[Spellyans] Front unrounded vowels, was: The quantity system

Michael Everson everson at evertype.com
Tue Jun 24 18:22:28 BST 2008


At 19:26 +0300 2008-06-24, Owen Cook wrote:
>2008/6/24 Michael Everson <everson at evertype.com>:
>  >> (and remember, here we need the accent on <ÿ> to show length)
>  >
>  > That's not correct.
>
>Yes it is. We have 'jyn' in KS, don't we?

My mistake.

>Although you may be right, that got shot down in the SWF, which has
>'jynn' for everybody.

Not for us ;-) That's one of the errors of the SWF.

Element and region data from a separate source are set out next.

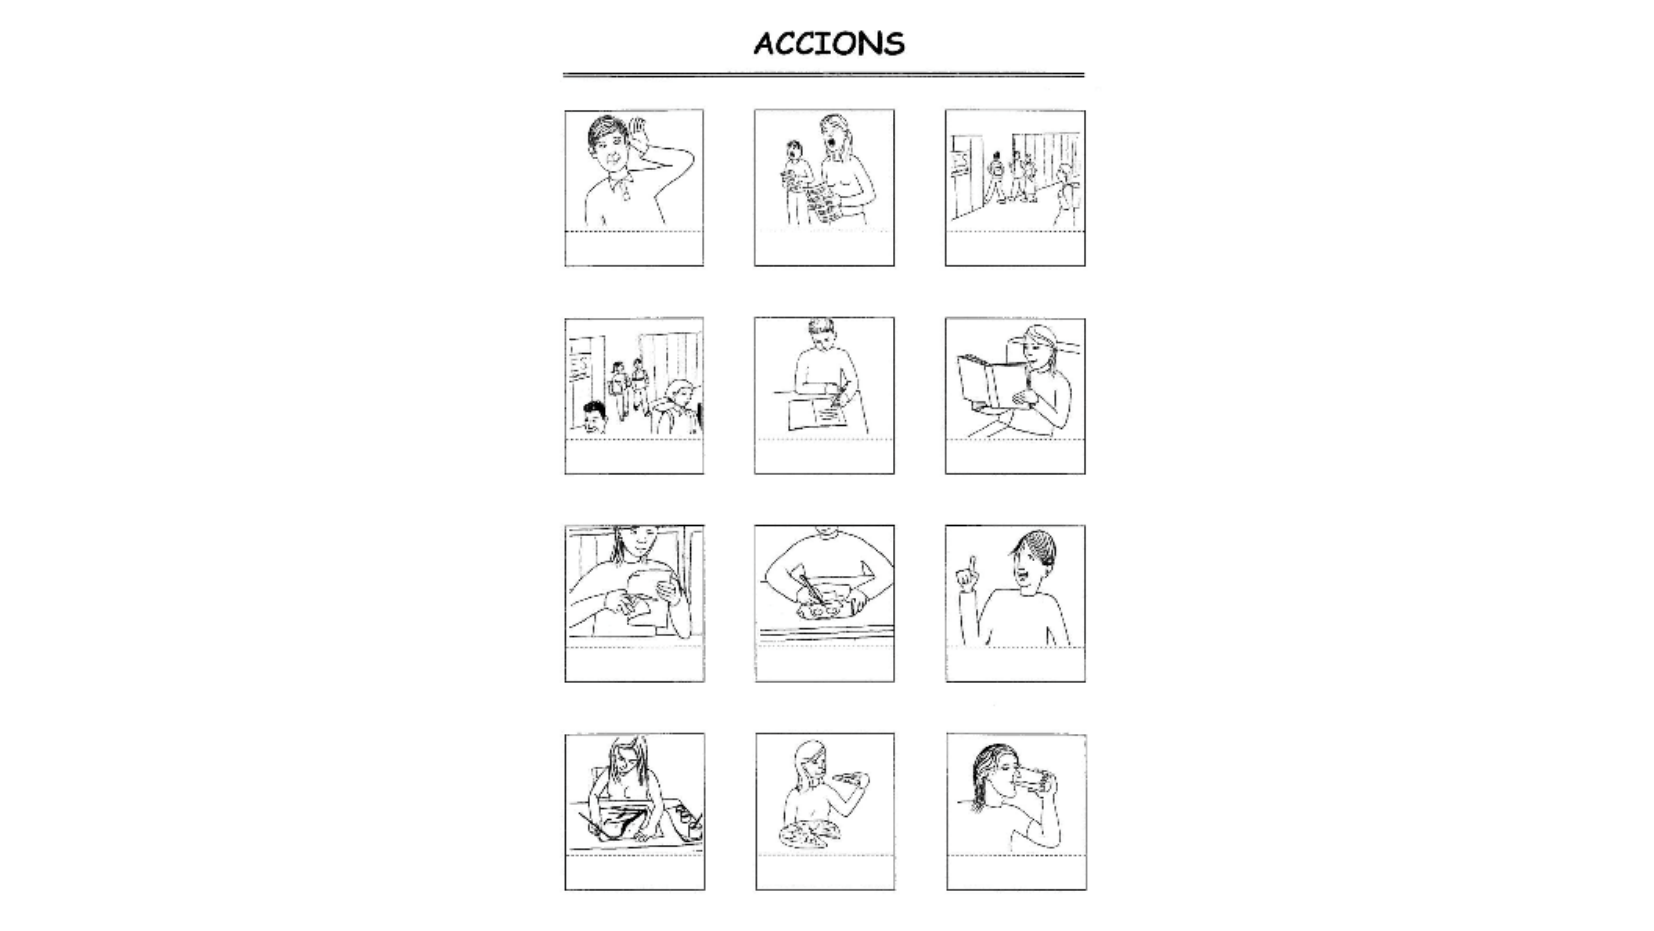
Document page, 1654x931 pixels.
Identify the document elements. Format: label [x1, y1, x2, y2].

picture [543, 12, 1108, 916]
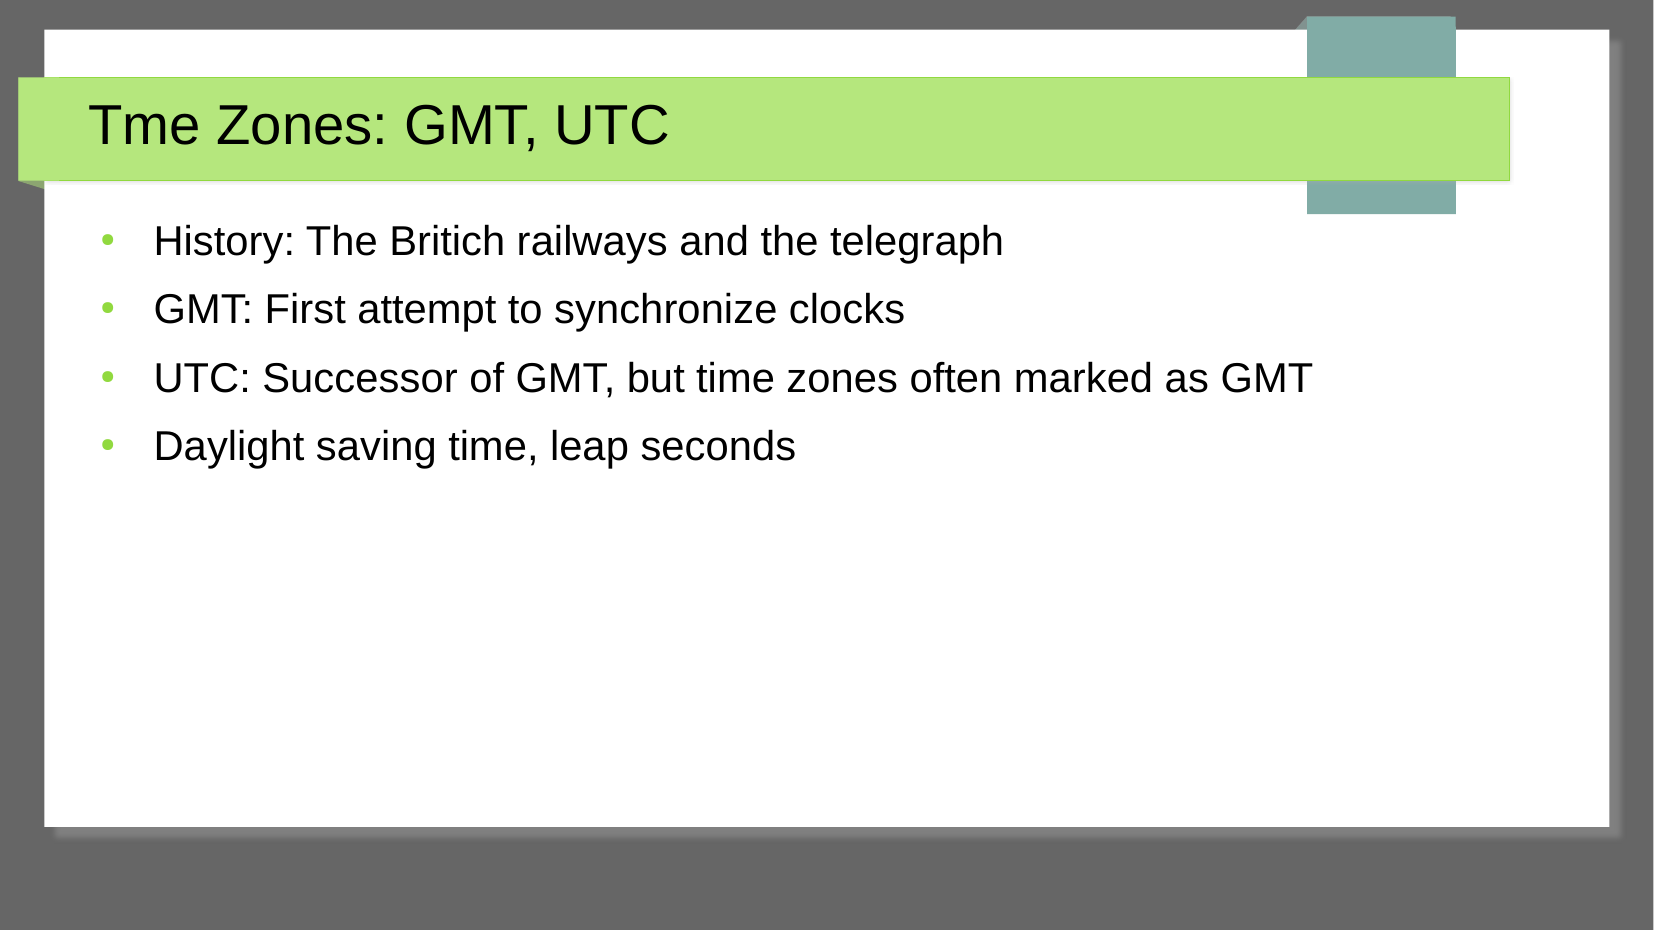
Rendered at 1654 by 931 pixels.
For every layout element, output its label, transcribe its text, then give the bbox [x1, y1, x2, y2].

title Tme Zones: GMT, UTC [88, 73, 1506, 178]
list History: The Britich railways and the telegraph GMT: First attempt to synchronize clocks UTC: Successor of GMT, but time zones often marked as GMT Daylight saving time, leap seconds [82, 217, 1571, 758]
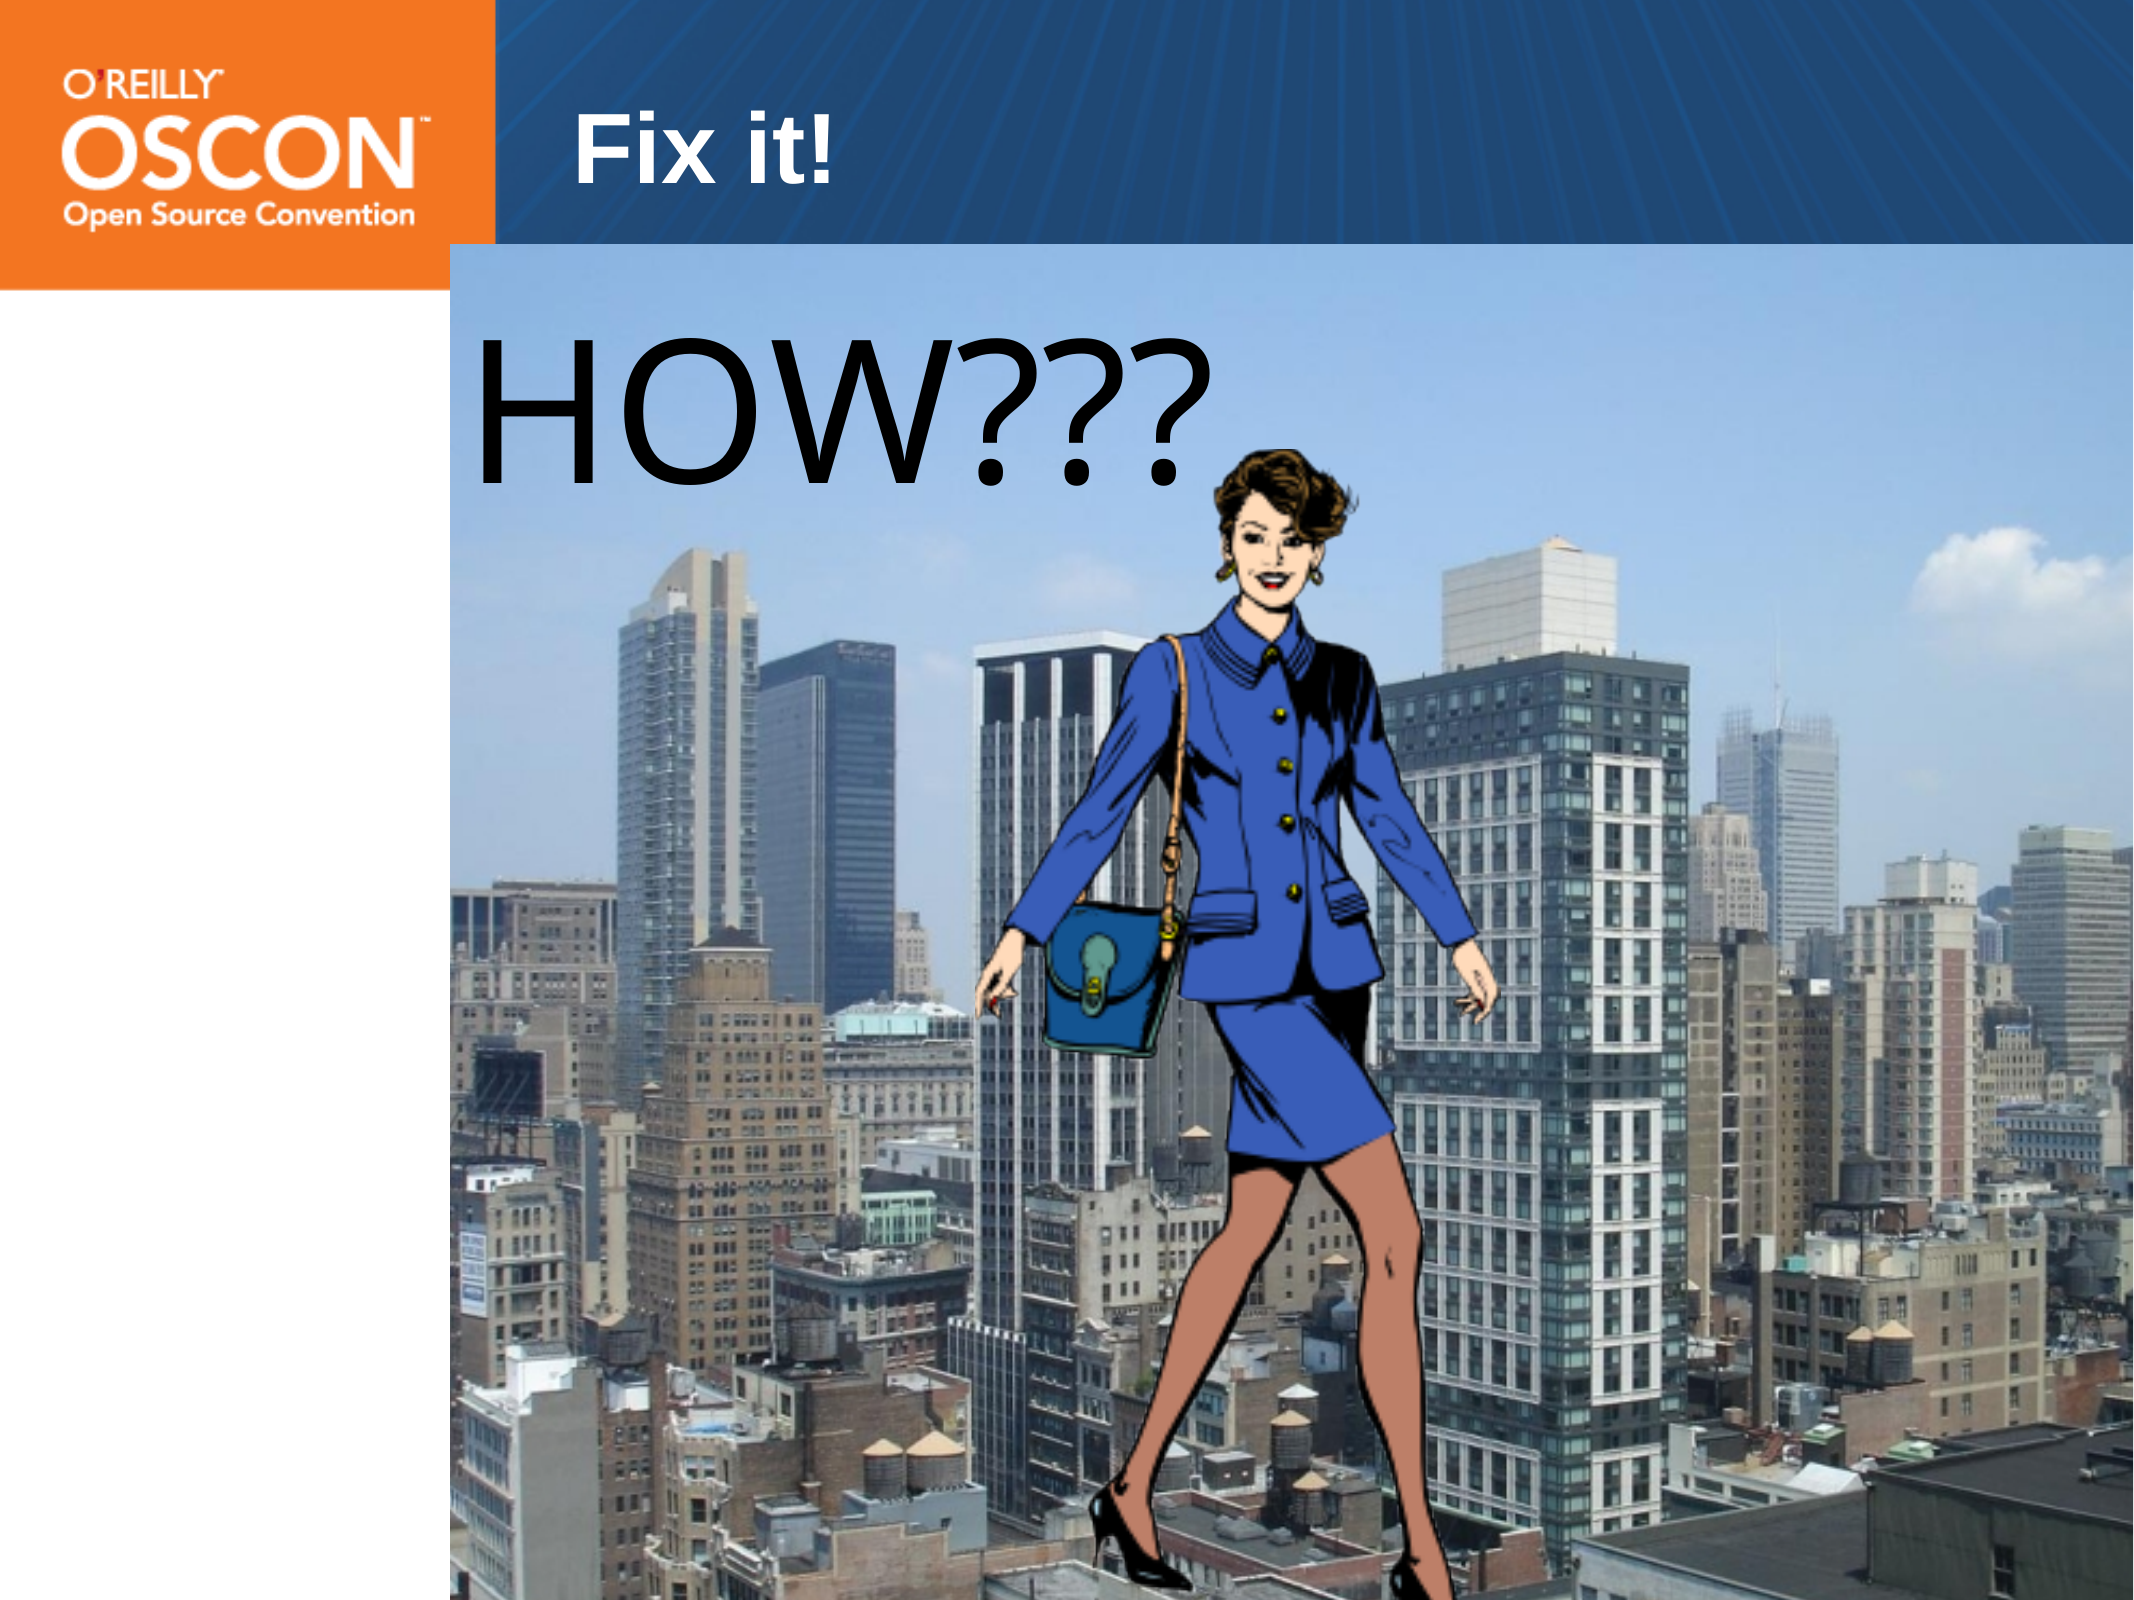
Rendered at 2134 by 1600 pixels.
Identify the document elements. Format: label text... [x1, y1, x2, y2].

title Fix it! [572, 41, 2086, 257]
picture [0, 0, 2134, 1600]
text_box HOW??? [450, 262, 1576, 556]
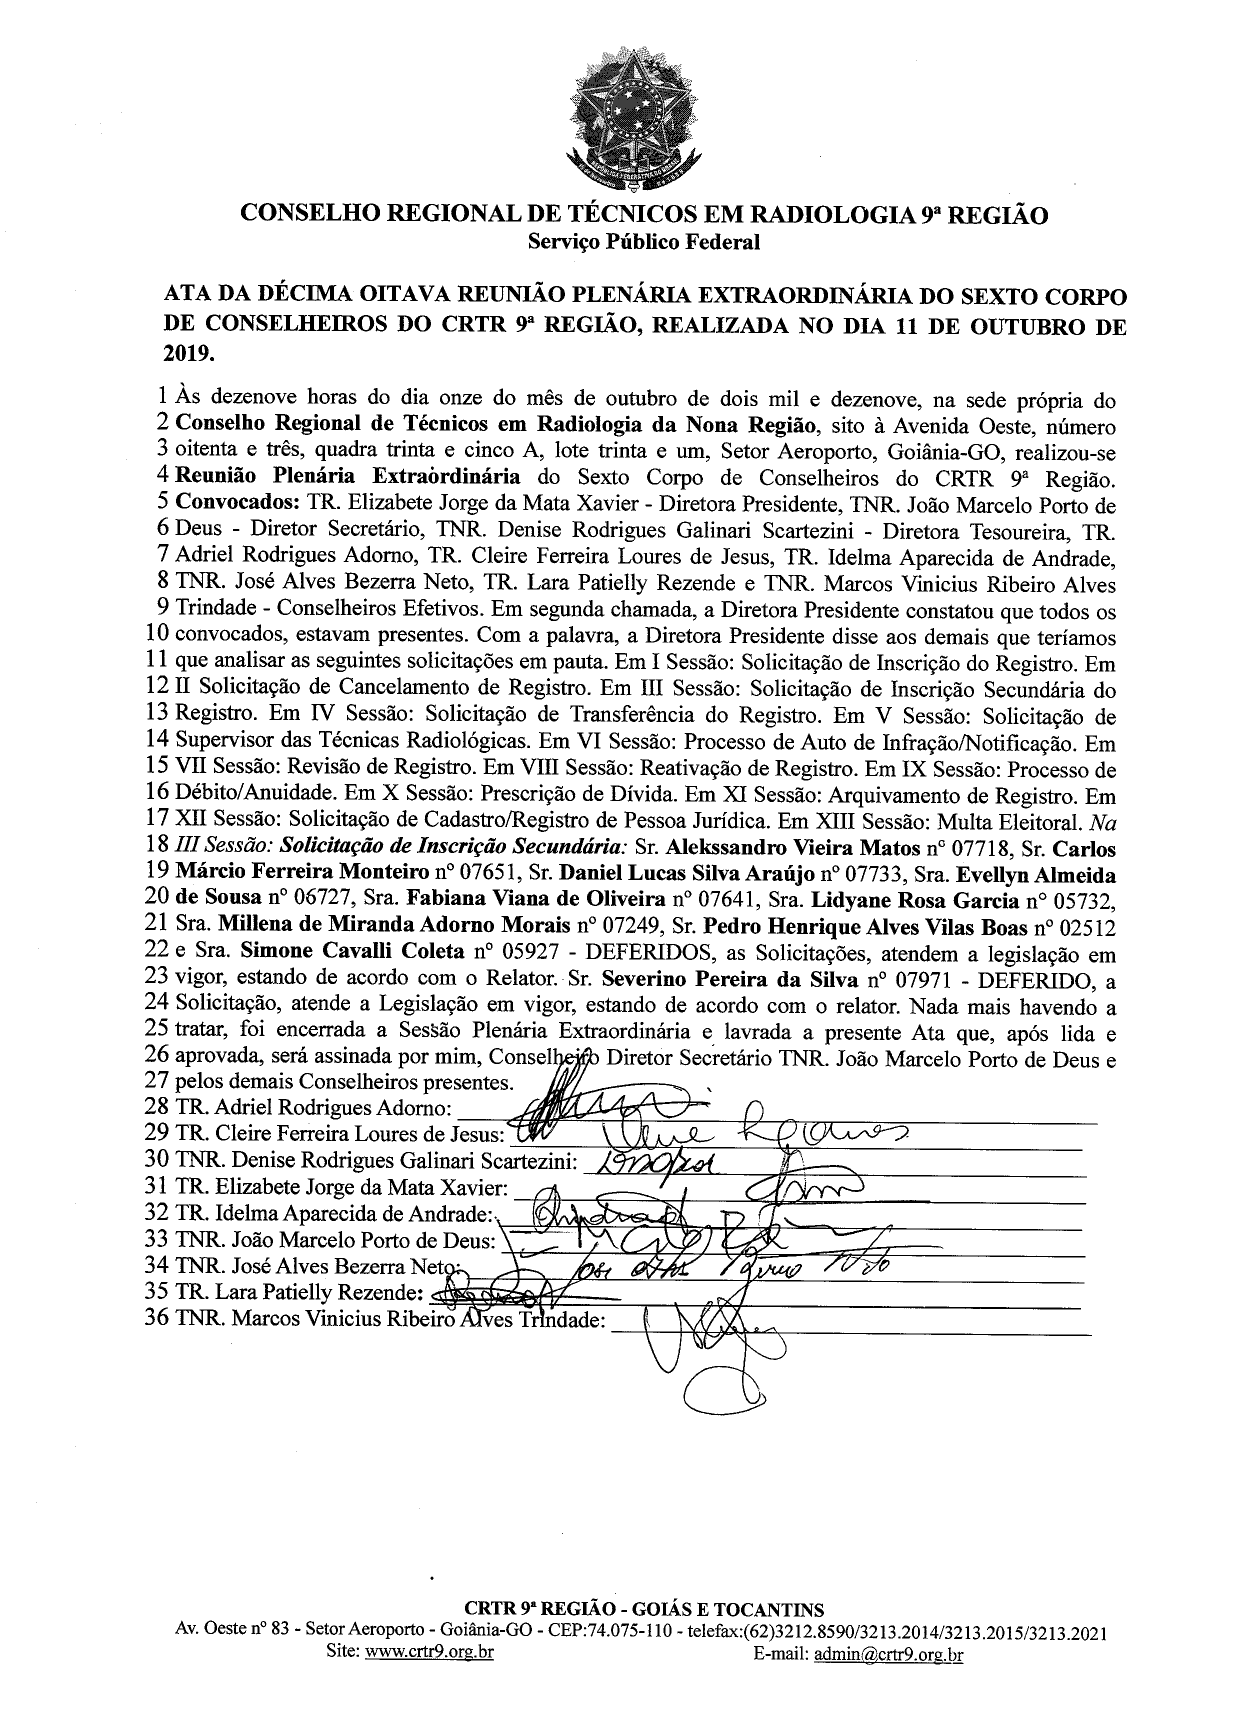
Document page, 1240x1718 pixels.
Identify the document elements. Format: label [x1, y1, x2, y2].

text_box [0, 0, 1239, 1717]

>  > We could adopt <beis>, but that would introduce a pretty massive systemic
>>  difference between KS and the SWF. I don't think that is wise. The diaeresis
>>  is not really very obtrusive, however, and diacritiphobes can omit them if
>>  they must.
>
>The diaeresis looks terrible. This is a really 
>big set of words, so why do we need to have 
>mounds of diaereses which indicate neither a 
>vowel on hiatus (as in Welsh, inter alia) nor 
>umlaut (as in German, inter alia) nor a centre 
>unrounded vowel (as in Luxembourgish or 
>Albanian) nor any other value for a diaeresis 
>that I've ever come across.

Actually, I think I've caught you here. ;-) 
Consider German and its dialects. <ö> is (in 
practice if not in theory) an umbrella graph for 
/ø/~/e/ (schön [Sø:n]~[Se:n]) and <ü> is an 
umbrella graph for /y/~/i/ (grün 
/gry:n]~[gri:n]). So what we propose here is that 
<ÿ> and <ë> are both umbrella graphs for 
[i:]~[e:].

>I'm a diacriticophile, but I've never liked this 
>use of the diaeresis. The acute accent would 
>make me much, much happier.

In my judgement the acute accent would be 
interpreted as a stress mark by most readers. And 
I think the two little dots are really not very 
obtrusive. But the choice here is one of 
character set and many many many fonts: While 
Windows has both y-acute and y-diaeresis, the 
classic Mac OS has only y-diaeresis.